Items from a dataset:
********************
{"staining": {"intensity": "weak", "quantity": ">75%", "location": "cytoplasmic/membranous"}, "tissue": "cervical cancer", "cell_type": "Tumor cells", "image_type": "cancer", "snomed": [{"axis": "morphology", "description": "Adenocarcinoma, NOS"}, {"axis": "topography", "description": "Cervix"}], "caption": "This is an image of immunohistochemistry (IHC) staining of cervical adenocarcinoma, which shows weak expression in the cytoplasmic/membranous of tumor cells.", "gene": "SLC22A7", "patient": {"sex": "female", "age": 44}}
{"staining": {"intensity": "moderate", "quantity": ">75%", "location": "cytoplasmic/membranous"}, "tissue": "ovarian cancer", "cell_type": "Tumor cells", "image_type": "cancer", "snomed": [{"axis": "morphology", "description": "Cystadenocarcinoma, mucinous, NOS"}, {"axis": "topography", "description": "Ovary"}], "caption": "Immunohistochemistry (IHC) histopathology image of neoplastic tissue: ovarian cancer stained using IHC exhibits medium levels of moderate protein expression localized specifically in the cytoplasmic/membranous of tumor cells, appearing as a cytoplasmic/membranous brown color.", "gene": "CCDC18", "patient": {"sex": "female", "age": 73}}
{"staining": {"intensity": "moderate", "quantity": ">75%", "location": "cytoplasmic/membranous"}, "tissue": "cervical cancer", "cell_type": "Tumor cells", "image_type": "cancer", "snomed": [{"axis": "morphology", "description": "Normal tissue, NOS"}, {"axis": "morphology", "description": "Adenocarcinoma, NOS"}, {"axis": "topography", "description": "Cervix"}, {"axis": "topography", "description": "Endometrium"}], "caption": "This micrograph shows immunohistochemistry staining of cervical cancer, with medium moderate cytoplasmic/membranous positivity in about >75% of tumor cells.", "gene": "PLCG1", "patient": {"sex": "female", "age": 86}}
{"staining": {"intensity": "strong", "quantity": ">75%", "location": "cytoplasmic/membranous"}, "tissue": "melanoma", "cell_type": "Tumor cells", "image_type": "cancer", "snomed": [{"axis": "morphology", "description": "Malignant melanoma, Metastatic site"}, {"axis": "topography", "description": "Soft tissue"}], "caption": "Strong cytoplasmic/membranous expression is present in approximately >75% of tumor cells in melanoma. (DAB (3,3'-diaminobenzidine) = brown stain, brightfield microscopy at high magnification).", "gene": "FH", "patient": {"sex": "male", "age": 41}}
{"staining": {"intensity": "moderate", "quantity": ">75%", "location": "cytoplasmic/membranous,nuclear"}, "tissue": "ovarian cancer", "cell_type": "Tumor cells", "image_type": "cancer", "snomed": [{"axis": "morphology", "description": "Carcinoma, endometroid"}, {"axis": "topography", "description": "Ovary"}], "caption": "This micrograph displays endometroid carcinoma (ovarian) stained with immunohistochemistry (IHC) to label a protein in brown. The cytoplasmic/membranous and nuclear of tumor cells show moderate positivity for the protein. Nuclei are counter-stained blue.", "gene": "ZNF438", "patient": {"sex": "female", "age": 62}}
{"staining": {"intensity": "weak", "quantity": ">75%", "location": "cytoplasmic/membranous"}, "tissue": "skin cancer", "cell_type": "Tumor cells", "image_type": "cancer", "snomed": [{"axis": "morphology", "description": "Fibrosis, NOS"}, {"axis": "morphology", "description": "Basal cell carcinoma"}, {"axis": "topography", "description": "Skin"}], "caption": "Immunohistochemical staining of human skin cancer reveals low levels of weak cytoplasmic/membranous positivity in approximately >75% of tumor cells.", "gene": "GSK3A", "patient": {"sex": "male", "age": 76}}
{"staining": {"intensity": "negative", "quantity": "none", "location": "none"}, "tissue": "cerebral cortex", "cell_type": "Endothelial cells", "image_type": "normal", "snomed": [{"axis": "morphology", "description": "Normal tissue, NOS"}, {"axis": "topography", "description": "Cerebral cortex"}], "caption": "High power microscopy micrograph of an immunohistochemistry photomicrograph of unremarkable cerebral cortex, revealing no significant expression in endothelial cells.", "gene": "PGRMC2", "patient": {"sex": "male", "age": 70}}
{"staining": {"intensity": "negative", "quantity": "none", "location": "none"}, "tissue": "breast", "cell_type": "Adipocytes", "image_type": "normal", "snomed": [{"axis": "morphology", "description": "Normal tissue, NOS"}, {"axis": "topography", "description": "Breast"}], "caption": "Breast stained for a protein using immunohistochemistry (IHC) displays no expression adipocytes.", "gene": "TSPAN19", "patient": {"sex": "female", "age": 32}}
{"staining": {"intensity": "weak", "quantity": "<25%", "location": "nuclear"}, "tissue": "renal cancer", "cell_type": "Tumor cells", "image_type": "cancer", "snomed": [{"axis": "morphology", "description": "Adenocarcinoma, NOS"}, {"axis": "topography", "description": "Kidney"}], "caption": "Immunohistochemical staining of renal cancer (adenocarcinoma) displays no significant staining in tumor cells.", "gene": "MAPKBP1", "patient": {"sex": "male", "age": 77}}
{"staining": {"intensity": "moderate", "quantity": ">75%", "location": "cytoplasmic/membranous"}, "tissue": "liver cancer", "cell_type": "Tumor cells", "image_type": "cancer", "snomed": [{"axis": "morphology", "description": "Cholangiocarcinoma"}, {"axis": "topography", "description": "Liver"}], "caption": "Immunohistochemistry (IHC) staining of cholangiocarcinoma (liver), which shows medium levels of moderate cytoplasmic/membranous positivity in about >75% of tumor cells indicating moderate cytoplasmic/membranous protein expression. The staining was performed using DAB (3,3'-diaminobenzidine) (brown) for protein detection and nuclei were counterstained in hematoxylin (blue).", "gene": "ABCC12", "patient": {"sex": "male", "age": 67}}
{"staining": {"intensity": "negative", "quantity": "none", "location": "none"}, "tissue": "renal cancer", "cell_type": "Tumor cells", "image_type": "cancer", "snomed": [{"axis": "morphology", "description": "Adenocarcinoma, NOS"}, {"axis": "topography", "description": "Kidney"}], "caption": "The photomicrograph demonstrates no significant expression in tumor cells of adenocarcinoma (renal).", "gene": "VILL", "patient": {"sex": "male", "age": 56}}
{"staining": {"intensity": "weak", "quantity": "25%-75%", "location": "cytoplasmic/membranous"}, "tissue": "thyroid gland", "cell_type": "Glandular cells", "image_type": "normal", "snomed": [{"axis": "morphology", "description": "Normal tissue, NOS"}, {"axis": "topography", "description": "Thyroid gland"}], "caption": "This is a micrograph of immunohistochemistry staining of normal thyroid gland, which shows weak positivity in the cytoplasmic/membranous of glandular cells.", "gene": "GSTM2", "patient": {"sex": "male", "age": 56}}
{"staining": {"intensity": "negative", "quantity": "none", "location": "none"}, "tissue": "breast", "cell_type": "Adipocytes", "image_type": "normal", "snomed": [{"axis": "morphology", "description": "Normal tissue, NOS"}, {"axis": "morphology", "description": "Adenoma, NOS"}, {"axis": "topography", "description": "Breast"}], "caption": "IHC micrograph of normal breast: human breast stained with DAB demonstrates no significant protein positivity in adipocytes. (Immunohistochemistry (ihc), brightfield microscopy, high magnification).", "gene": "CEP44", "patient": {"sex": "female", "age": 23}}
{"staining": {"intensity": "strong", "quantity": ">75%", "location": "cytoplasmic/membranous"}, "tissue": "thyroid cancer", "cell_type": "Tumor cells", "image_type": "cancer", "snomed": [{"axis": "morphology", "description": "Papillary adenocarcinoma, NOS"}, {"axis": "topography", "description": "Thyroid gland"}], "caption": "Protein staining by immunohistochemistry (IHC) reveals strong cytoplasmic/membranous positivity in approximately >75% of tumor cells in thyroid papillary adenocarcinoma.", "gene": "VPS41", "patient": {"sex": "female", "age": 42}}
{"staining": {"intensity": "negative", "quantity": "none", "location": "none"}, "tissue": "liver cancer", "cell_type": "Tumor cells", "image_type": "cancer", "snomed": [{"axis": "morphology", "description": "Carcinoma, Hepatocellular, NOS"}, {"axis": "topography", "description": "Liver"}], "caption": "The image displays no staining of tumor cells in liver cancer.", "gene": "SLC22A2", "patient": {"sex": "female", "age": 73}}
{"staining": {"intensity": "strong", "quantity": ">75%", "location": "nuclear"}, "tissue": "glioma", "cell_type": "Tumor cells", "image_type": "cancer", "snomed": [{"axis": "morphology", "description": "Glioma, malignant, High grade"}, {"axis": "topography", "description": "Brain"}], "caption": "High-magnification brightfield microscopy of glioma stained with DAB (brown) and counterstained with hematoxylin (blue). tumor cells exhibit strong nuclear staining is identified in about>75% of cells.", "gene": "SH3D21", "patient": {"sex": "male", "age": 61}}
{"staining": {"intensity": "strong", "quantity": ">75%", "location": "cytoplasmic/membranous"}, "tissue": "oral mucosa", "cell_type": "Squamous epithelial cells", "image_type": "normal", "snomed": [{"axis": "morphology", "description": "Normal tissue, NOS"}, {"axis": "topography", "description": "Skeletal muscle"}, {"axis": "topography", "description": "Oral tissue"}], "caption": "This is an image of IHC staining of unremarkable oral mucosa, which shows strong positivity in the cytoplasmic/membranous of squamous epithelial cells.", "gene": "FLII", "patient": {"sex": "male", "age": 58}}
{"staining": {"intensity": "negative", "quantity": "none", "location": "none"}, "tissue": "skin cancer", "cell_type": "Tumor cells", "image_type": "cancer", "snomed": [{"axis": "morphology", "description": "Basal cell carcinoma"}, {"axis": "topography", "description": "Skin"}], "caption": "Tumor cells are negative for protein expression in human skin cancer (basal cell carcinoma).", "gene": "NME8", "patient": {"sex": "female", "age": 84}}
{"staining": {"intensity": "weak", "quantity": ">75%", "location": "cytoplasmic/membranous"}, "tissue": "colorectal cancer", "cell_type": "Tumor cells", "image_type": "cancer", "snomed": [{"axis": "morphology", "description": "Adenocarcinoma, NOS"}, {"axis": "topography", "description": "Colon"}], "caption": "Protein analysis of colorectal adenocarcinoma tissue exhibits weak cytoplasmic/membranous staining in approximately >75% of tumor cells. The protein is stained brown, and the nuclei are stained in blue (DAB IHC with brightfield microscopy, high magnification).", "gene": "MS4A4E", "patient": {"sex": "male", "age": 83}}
********************
Problem: Exactly as they stand, set down the lines from the top of the data through the line with "(IHC) histopathology image".

Solved problem:
{"staining": {"intensity": "weak", "quantity": ">75%", "location": "cytoplasmic/membranous"}, "tissue": "cervical cancer", "cell_type": "Tumor cells", "image_type": "cancer", "snomed": [{"axis": "morphology", "description": "Adenocarcinoma, NOS"}, {"axis": "topography", "description": "Cervix"}], "caption": "This is an image of immunohistochemistry (IHC) staining of cervical adenocarcinoma, which shows weak expression in the cytoplasmic/membranous of tumor cells.", "gene": "SLC22A7", "patient": {"sex": "female", "age": 44}}
{"staining": {"intensity": "moderate", "quantity": ">75%", "location": "cytoplasmic/membranous"}, "tissue": "ovarian cancer", "cell_type": "Tumor cells", "image_type": "cancer", "snomed": [{"axis": "morphology", "description": "Cystadenocarcinoma, mucinous, NOS"}, {"axis": "topography", "description": "Ovary"}], "caption": "Immunohistochemistry (IHC) histopathology image of neoplastic tissue: ovarian cancer stained using IHC exhibits medium levels of moderate protein expression localized specifically in the cytoplasmic/membranous of tumor cells, appearing as a cytoplasmic/membranous brown color.", "gene": "CCDC18", "patient": {"sex": "female", "age": 73}}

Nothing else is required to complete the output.